平成28年9月4日 日曜日 14時00分から16時30分まで

会場

  相模原市民会館 ホール(相模原市中央区中央3-13-15)

内容

1)趣旨説明
 「神奈川のインクルーシブ教育の推進」
  インクルーシブ教育推進課 田中みか(グループリーダー兼指導主事)

 趣旨説明神奈川県の考えるインクルーシブ教育の推進とは、 「支援教育の理念のもと、共生社会の実現に向け、すべての子どもができるだけ同じ場で共に学び共に育つことをめざす」ことです。
 神奈川県では、すべての子どもが共に学び共に育ちながら、能力や可能性を最大限に伸ばし、自立し社会参加できる力を育むために、障がいのあるなしにかかわらず、「できるだけ地域の学校で学ぶしくみづくり」「通常の学級で学ぶしくみづくり」「高校で学ぶしくみづくり」に取り組みます。 具体的には、小中学校での「みんなの教室」、高校での「インクルーシブ教育実践推進校」の取組です。
 また、個に応じた支援を大切にするため、特別支援学級や通級による指導など、多様な教育的ニーズに応えることができる教育の充実も進めてまいります。
 こうした取組を通して、地域で共に生きるしくみづくりにつなげていきたいと考えています。

 学校は、さまざまな子どもたちが共に学び、共に育つ場を提供していくことが大切だと考えています。

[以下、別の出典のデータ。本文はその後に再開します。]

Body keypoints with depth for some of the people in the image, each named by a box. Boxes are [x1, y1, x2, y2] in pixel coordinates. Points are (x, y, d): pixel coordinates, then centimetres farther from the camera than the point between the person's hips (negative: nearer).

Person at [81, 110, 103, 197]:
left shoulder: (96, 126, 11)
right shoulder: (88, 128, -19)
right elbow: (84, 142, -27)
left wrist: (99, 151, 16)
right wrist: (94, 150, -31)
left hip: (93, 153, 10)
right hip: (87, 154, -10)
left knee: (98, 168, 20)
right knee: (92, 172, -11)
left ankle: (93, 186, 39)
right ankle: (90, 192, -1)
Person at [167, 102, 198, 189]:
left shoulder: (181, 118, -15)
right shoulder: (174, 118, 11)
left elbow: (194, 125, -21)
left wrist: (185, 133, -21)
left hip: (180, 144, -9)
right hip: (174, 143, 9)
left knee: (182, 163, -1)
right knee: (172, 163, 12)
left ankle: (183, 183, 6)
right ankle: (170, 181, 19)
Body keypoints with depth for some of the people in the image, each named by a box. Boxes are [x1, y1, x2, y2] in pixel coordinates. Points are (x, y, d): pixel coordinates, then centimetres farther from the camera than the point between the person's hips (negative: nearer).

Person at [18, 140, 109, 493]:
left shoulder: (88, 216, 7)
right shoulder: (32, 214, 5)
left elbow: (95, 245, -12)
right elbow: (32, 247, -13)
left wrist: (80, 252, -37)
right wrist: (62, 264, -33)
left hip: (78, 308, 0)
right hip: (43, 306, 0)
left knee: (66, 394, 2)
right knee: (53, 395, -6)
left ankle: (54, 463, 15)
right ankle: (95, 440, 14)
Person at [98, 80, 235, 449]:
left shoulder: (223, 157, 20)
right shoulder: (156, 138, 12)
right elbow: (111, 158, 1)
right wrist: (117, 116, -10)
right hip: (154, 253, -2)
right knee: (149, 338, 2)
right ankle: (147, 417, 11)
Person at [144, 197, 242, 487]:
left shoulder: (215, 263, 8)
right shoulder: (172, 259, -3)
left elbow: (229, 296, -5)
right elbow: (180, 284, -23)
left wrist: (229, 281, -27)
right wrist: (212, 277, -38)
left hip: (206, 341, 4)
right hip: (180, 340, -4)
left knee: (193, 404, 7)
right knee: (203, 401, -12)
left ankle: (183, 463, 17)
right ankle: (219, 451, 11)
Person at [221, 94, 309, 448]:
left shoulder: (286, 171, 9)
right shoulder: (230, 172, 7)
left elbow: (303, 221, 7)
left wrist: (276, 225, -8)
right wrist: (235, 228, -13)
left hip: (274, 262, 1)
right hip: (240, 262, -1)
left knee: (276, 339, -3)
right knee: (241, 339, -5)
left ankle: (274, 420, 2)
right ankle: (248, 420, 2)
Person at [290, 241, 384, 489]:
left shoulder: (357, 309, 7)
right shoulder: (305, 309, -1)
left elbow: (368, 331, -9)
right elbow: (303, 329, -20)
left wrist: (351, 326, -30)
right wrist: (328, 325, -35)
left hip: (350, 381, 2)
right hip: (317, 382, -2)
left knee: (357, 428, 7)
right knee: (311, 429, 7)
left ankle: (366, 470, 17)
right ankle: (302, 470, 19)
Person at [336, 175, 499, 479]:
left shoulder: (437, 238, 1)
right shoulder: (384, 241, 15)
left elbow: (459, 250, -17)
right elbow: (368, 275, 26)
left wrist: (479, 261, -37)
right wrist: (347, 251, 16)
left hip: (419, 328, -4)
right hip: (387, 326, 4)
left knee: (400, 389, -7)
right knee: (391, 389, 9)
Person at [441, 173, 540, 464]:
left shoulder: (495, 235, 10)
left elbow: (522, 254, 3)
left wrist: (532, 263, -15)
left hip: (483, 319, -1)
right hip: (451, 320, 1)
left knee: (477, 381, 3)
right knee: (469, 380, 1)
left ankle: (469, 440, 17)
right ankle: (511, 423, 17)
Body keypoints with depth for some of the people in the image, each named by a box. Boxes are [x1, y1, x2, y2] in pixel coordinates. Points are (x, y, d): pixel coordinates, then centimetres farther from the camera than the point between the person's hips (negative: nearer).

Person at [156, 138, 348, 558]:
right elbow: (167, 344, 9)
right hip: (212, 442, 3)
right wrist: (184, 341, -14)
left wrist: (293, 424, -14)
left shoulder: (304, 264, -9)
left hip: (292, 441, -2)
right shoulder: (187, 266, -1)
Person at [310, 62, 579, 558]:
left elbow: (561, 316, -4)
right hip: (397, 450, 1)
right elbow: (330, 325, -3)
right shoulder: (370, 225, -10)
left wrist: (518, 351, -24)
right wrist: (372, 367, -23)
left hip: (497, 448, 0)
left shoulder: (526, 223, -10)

子どもたちが、学びあい、支えあう機会を多く持つことが、思いやりの心や、お互いを理解し、大切にする心を育むことにつながります。

 平成27年度に作成したリーフレットを使って、目指していくインクルーシブな学校について、授業づくり・学級づくり・学校づくりの視点から、ご参加いただいた会場のみなさまにも、いっしょに考えながら聞いていただきました。

2)パネルディスカッション
  「地域と共につくるインクルーシブな学校 ―子どもを支える地域のネットワークづくり―」

   パネリスト  第1回フォーラム写真2
    髙橋 玲名 氏(県立特別支援学校卒業生)
      横山 仁雄 氏(学校法人朗峰学園長谷幼稚園長)
    松屋 直人 氏(社会福祉法人すずらんの会総合施設長)
   コーディネーター 
    滝坂 信一 氏(元帝京科学大学生命環境学部教授)

主な内容

滝坂 信一氏:第1回フォーラム写真3
 「インクルーシブな学校」と「ネットワークづくり」を考える視点は2つある。1つ目は、地域で共に生きること。子どもも、高齢者も、外国につながりのある人も、地域に住むすべての人がつながり一緒に生きていくために一人ひとりにできることは何か。
 2つ目は、地域の学校をどのようにインクルーシブにしていくか。地域に住んでいるすべての子どもたちに対応できる学校を、みんなでどのようにしてつくっていくか。保護者や地域の方も含めて、一緒に、どうつくっていくかについてアイデアを出しあいたい。

髙橋 玲名氏:
 障がいのある人とない人が接する機会が少ないと感じている。一緒に行動すること、接する機会が増えることによって、理解してもらえると思う。
 地域づくりや周りの方の理解も大切だが、障がいのある本人自身も、自分の思いや状況、こうしてほしいということについて発言することが必要だと思う。

横山 仁雄氏:
 障がいのある子もない子も、「私はこんなことをやりたい、できるようになりたい」という気持ち、つまり「自己課題」を持つことが根本だと思う。子どもたちは、共にいるからこそ、自然に友だちのあり方を認めている。このようにしなさいと教えられて得られるものではない。
 幼稚園では、人とのかかわりの中で、こういうことをしたい、してほしい、という経験を大いにさせてあげたい。楽しい生活をして、「こんなことをしたよ」と伝えたいと思うこと。伝えたくなる経験ができる場であるかが、1番の課題だと思う。

松屋 直人氏:
 長い期間、就労を継続できている障がいのある方は、一緒に働いている方から日々さりげない支援、ナチュラルサポートを受けている。障がいのある方が、地域で活動するにはさまざまなハンディキャップがあるが、施設職員だけがサポートするとなると、限界がある。
 周囲の方々に何げなくサポートしていただき、障がいがあっても地域で暮らせるようになればいいと思っている。

 3名のパネリスト、コーディネーターから、「共に過ごすこと」を通じてお互いが理解し合うこと、そしてそこから生まれる“ナチュラルサポート”というキーワードに表される、自然な支援の大切さについてお話があり、会場全体で考える機会になりました。